* _Problem to solve_
Reproduce all of the entries character for character, while leaving out any pictures they contain.

* _Records supplied_
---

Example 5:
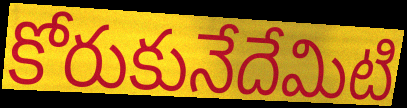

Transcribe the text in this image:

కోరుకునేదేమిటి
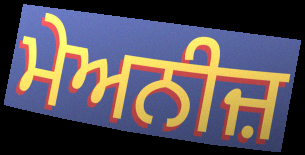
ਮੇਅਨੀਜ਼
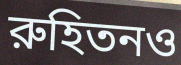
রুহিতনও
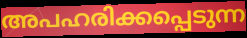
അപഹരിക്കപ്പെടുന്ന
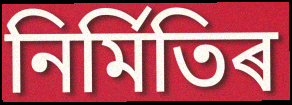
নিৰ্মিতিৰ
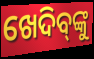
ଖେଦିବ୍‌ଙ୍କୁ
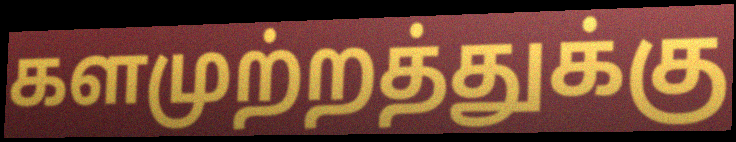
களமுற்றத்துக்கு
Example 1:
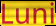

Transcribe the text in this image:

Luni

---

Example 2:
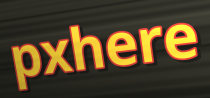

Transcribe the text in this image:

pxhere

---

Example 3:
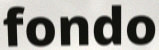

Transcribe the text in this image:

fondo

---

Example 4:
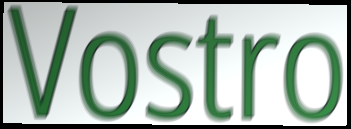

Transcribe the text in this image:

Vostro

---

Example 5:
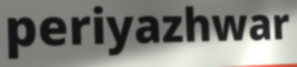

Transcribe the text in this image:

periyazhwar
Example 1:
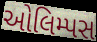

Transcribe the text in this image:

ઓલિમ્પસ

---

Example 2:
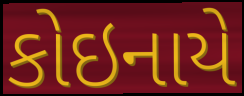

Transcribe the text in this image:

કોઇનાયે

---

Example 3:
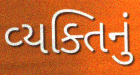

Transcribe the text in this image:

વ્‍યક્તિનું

* _Response below_
---

Example 5:

Transcribe the text in this image:

కోరుకునేదేమిటి
ਮੇਅਨੀਜ਼
রুহিতনও
അപഹരിക്കപ്പെടുന്ന
নিৰ্মিতিৰ
ଖେଦିବ୍‌ଙ୍କୁ
களமுற்றத்துக்கு
Example 1:

Transcribe the text in this image:

Luni

---

Example 2:

Transcribe the text in this image:

pxhere

---

Example 3:

Transcribe the text in this image:

fondo

---

Example 4:

Transcribe the text in this image:

Vostro

---

Example 5:

Transcribe the text in this image:

periyazhwar
Example 1:

Transcribe the text in this image:

ઓલિમ્પસ

---

Example 2:

Transcribe the text in this image:

કોઇનાયે

---

Example 3:

Transcribe the text in this image:

વ્‍યક્તિનું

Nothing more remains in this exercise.